Obama’s transparency failure

President Barack Obama picks someone to ask a question during an event with Young Southeast Asian Leaders Initiative fellows, Monday, June 1, 2015, in the East Room of the White House in Washington. (AP Photo/Evan Vucci)

Barack Obama, before and after becoming president, pledged to produce the “most transparent” administration in U.S. history. But the backlog of unfulfilled requests for federal documents under Freedom of Information Act regulations has doubled since he entered the White House in 2009.

That’s not according to some Republican congressional committee.

That’s according to President Obama’s Justice Department.

Administration officials blame the extended delays on a rise in the number of FOIA requests and staffing cuts.

However, if transparency were really the high priority the president vowed that it would be in his administration, necessary adjustments would have been made to handle the extra load. Instead, FOIA requests continue to languish long beyond the prescribed deadlines for answers.

The House Oversight and Government Reforms Committee, seeking answers to the breakdown in FOIA request processing, endured a wide range of buck passing from White House, State and Justice Department officials this week.

As the Huffington Post reported: “Frustration with the administration crossed party lines on Wednesday as Rep. Elijah Cummings (D-Md.) said the testimony heard by the committee during the two-day hearing series vastly contradicted each other. During testimonies from the American Civil Liberties Union, The New York Times, Vice News and other groups on Tuesday, lawmakers said everyone shared stories of FOIA requests going unanswered well past the 20-day window the law permits, including a number of requests that stretched on for years.”

Exasperation over the administration’s FOIA failure also stretches way back. In 2012, longtime FOIA specialist Katherine Meyer, a Washington lawyer who had high hopes for the Obama administration, told Politico:

“Obama is the sixth administration that’s been in office since I’ve been doing Freedom of Information Act work. ... It’s kind of shocking to me to say this, but of the six, this administration is the worst on FOIA issues. This administration is raising one barrier after another. It’s gotten to the point where I’m stunned — I’m really stunned.”

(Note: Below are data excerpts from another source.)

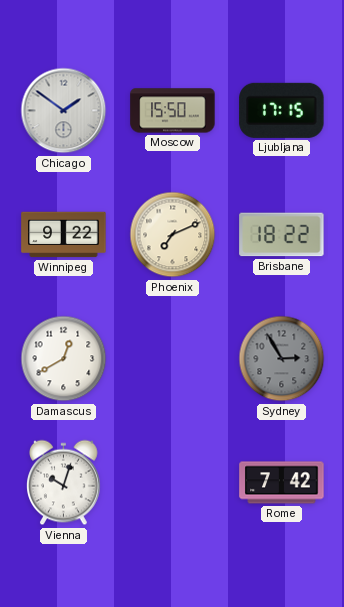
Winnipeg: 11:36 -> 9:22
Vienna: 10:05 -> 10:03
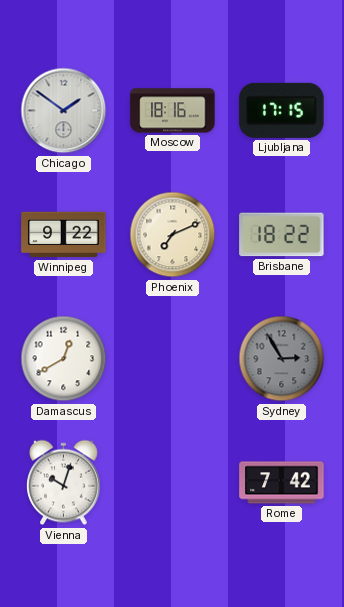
Moscow: 15:50 -> 18:16
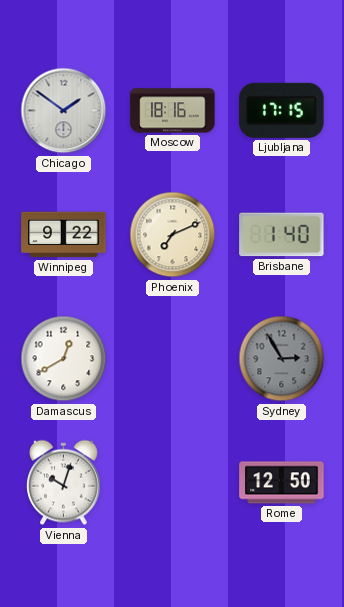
Brisbane: 18:22 -> 1:40
Rome: 7:42 -> 12:50
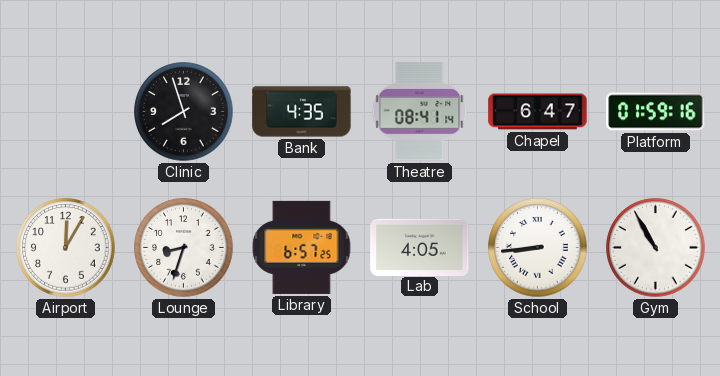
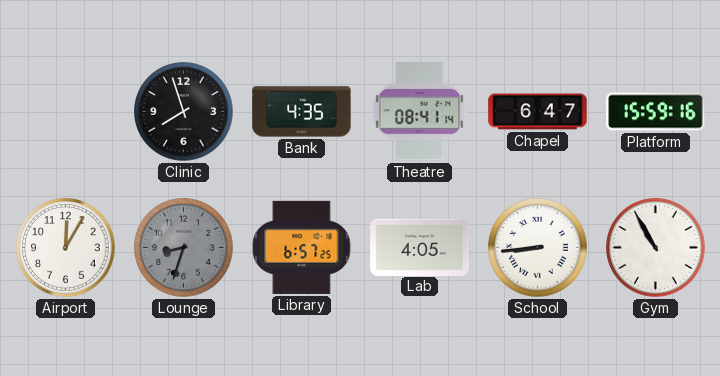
Platform: 01:59 -> 15:59
Lounge dial: white -> grey
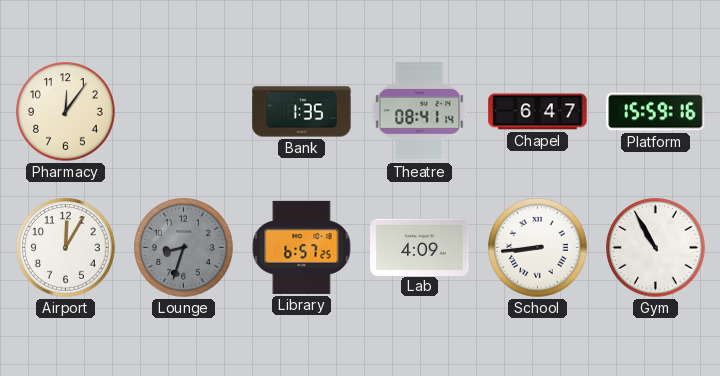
Pharmacy: none -> 12:06
Clinic: 7:57 -> none
Bank: 4:35 -> 1:35
Lab: 4:05 -> 4:09
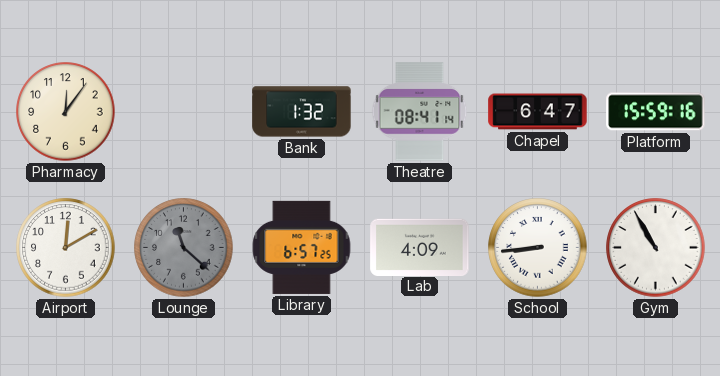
Bank: 1:35 -> 1:32
Airport: 12:05 -> 12:10
Lounge: 8:33 -> 11:22
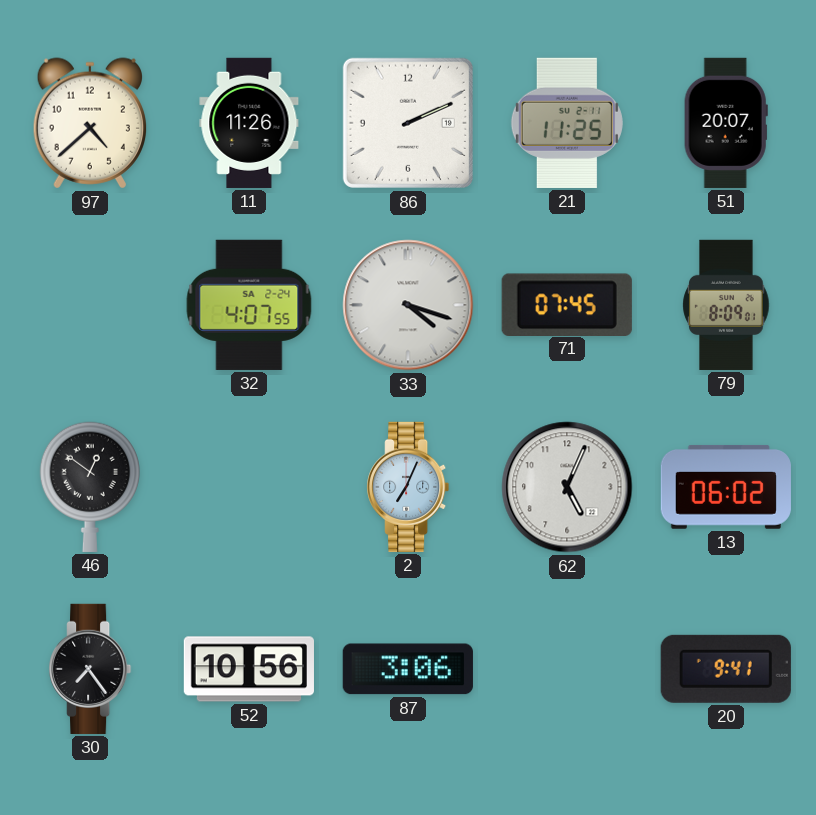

So criticism of the Obama team’s abysmal FOIA record isn’t part of a vast right-wing conspiracy. And timely access to pertinent government documents is not a partisan issue.

This excerpt from an official memorandum still posted on the White House website, from President Obama to the heads of federal agencies, puts it well:

“Transparency promotes accountability and provides information for citizens about what their Government is doing. Information maintained by the Federal Government is a national asset. My Administration will take appropriate action, consistent with law and policy, to disclose information rapidly in forms that the public can readily find and use.”

With little more than 18 months left in to President Obama’s second term, that “transparency” remains sadly lacking.

This much, though, is clear: President Obama has fallen far short of keeping his “most open and transparent administration” promise.